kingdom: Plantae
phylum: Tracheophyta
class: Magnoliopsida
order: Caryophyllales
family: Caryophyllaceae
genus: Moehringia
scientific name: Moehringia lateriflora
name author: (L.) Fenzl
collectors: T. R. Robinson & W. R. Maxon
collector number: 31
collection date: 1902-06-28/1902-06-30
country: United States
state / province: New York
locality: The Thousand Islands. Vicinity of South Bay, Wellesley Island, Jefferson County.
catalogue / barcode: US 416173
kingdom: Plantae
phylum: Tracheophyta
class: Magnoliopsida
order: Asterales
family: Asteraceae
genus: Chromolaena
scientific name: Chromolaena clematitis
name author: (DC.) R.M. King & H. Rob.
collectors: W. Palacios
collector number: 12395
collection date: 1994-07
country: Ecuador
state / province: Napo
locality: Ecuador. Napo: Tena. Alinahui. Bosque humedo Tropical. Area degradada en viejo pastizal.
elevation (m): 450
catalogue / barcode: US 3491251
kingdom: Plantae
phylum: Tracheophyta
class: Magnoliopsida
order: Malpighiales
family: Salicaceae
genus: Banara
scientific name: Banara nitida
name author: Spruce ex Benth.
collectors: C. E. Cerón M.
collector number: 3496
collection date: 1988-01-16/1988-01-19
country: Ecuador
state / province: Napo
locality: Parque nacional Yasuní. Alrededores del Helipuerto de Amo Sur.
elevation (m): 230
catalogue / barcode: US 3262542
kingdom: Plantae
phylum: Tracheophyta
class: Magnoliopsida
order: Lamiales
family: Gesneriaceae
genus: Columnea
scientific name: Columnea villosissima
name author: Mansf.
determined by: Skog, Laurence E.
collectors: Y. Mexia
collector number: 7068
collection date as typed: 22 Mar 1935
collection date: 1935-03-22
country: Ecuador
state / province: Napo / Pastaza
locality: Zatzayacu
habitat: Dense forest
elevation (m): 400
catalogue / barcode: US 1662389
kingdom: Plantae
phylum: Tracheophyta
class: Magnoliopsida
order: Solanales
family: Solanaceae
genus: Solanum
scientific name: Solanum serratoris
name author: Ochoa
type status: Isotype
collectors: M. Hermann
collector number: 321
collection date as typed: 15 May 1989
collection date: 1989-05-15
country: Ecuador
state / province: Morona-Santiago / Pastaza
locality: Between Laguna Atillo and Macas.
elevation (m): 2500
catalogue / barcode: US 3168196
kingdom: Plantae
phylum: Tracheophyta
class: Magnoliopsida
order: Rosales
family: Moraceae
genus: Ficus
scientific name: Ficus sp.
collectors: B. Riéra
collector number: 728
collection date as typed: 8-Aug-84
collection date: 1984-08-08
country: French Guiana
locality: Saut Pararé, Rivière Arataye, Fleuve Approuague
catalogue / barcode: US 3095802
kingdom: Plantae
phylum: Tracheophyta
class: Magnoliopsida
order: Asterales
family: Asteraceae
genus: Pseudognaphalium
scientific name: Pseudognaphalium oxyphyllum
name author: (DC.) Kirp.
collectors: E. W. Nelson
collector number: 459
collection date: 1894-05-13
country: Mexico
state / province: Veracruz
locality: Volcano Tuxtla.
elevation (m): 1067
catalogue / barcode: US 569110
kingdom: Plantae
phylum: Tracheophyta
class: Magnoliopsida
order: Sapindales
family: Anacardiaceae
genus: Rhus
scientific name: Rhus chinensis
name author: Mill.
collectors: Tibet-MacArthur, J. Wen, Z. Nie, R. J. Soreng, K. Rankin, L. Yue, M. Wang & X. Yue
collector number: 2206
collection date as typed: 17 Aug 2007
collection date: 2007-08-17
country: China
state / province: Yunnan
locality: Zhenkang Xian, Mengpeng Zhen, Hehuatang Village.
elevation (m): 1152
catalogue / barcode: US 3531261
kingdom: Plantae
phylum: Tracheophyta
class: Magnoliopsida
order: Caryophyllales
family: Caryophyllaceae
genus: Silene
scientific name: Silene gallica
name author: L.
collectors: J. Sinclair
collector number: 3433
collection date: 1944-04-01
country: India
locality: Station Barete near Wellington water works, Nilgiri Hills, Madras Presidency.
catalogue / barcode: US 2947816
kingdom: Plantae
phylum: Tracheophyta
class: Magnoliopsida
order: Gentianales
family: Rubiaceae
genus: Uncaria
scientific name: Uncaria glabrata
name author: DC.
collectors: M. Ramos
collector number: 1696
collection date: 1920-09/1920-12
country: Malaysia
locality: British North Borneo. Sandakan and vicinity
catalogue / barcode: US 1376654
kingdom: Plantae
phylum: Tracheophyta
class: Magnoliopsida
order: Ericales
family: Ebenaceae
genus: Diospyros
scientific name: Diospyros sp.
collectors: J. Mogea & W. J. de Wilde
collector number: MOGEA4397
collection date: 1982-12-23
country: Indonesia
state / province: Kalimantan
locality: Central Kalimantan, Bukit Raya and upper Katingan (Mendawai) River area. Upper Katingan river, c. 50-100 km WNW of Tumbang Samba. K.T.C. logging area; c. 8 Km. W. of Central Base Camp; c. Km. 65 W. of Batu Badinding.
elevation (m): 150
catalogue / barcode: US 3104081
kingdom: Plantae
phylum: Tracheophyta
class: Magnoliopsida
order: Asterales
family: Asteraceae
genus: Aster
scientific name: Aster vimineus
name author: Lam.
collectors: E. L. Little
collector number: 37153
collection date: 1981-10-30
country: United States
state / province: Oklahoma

--- SET PROBLEM ---
Give back every line of the listing above, unchanged.

--- ANSWER TO THE EXERCISE ---
kingdom: Plantae
phylum: Tracheophyta
class: Magnoliopsida
order: Caryophyllales
family: Caryophyllaceae
genus: Moehringia
scientific name: Moehringia lateriflora
name author: (L.) Fenzl
collectors: T. R. Robinson & W. R. Maxon
collector number: 31
collection date: 1902-06-28/1902-06-30
country: United States
state / province: New York
locality: The Thousand Islands. Vicinity of South Bay, Wellesley Island, Jefferson County.
catalogue / barcode: US 416173
kingdom: Plantae
phylum: Tracheophyta
class: Magnoliopsida
order: Asterales
family: Asteraceae
genus: Chromolaena
scientific name: Chromolaena clematitis
name author: (DC.) R.M. King & H. Rob.
collectors: W. Palacios
collector number: 12395
collection date: 1994-07
country: Ecuador
state / province: Napo
locality: Ecuador. Napo: Tena. Alinahui. Bosque humedo Tropical. Area degradada en viejo pastizal.
elevation (m): 450
catalogue / barcode: US 3491251
kingdom: Plantae
phylum: Tracheophyta
class: Magnoliopsida
order: Malpighiales
family: Salicaceae
genus: Banara
scientific name: Banara nitida
name author: Spruce ex Benth.
collectors: C. E. Cerón M.
collector number: 3496
collection date: 1988-01-16/1988-01-19
country: Ecuador
state / province: Napo
locality: Parque nacional Yasuní. Alrededores del Helipuerto de Amo Sur.
elevation (m): 230
catalogue / barcode: US 3262542
kingdom: Plantae
phylum: Tracheophyta
class: Magnoliopsida
order: Lamiales
family: Gesneriaceae
genus: Columnea
scientific name: Columnea villosissima
name author: Mansf.
determined by: Skog, Laurence E.
collectors: Y. Mexia
collector number: 7068
collection date as typed: 22 Mar 1935
collection date: 1935-03-22
country: Ecuador
state / province: Napo / Pastaza
locality: Zatzayacu
habitat: Dense forest
elevation (m): 400
catalogue / barcode: US 1662389
kingdom: Plantae
phylum: Tracheophyta
class: Magnoliopsida
order: Solanales
family: Solanaceae
genus: Solanum
scientific name: Solanum serratoris
name author: Ochoa
type status: Isotype
collectors: M. Hermann
collector number: 321
collection date as typed: 15 May 1989
collection date: 1989-05-15
country: Ecuador
state / province: Morona-Santiago / Pastaza
locality: Between Laguna Atillo and Macas.
elevation (m): 2500
catalogue / barcode: US 3168196
kingdom: Plantae
phylum: Tracheophyta
class: Magnoliopsida
order: Rosales
family: Moraceae
genus: Ficus
scientific name: Ficus sp.
collectors: B. Riéra
collector number: 728
collection date as typed: 8-Aug-84
collection date: 1984-08-08
country: French Guiana
locality: Saut Pararé, Rivière Arataye, Fleuve Approuague
catalogue / barcode: US 3095802
kingdom: Plantae
phylum: Tracheophyta
class: Magnoliopsida
order: Asterales
family: Asteraceae
genus: Pseudognaphalium
scientific name: Pseudognaphalium oxyphyllum
name author: (DC.) Kirp.
collectors: E. W. Nelson
collector number: 459
collection date: 1894-05-13
country: Mexico
state / province: Veracruz
locality: Volcano Tuxtla.
elevation (m): 1067
catalogue / barcode: US 569110
kingdom: Plantae
phylum: Tracheophyta
class: Magnoliopsida
order: Sapindales
family: Anacardiaceae
genus: Rhus
scientific name: Rhus chinensis
name author: Mill.
collectors: Tibet-MacArthur, J. Wen, Z. Nie, R. J. Soreng, K. Rankin, L. Yue, M. Wang & X. Yue
collector number: 2206
collection date as typed: 17 Aug 2007
collection date: 2007-08-17
country: China
state / province: Yunnan
locality: Zhenkang Xian, Mengpeng Zhen, Hehuatang Village.
elevation (m): 1152
catalogue / barcode: US 3531261
kingdom: Plantae
phylum: Tracheophyta
class: Magnoliopsida
order: Caryophyllales
family: Caryophyllaceae
genus: Silene
scientific name: Silene gallica
name author: L.
collectors: J. Sinclair
collector number: 3433
collection date: 1944-04-01
country: India
locality: Station Barete near Wellington water works, Nilgiri Hills, Madras Presidency.
catalogue / barcode: US 2947816
kingdom: Plantae
phylum: Tracheophyta
class: Magnoliopsida
order: Gentianales
family: Rubiaceae
genus: Uncaria
scientific name: Uncaria glabrata
name author: DC.
collectors: M. Ramos
collector number: 1696
collection date: 1920-09/1920-12
country: Malaysia
locality: British North Borneo. Sandakan and vicinity
catalogue / barcode: US 1376654
kingdom: Plantae
phylum: Tracheophyta
class: Magnoliopsida
order: Ericales
family: Ebenaceae
genus: Diospyros
scientific name: Diospyros sp.
collectors: J. Mogea & W. J. de Wilde
collector number: MOGEA4397
collection date: 1982-12-23
country: Indonesia
state / province: Kalimantan
locality: Central Kalimantan, Bukit Raya and upper Katingan (Mendawai) River area. Upper Katingan river, c. 50-100 km WNW of Tumbang Samba. K.T.C. logging area; c. 8 Km. W. of Central Base Camp; c. Km. 65 W. of Batu Badinding.
elevation (m): 150
catalogue / barcode: US 3104081
kingdom: Plantae
phylum: Tracheophyta
class: Magnoliopsida
order: Asterales
family: Asteraceae
genus: Aster
scientific name: Aster vimineus
name author: Lam.
collectors: E. L. Little
collector number: 37153
collection date: 1981-10-30
country: United States
state / province: Oklahoma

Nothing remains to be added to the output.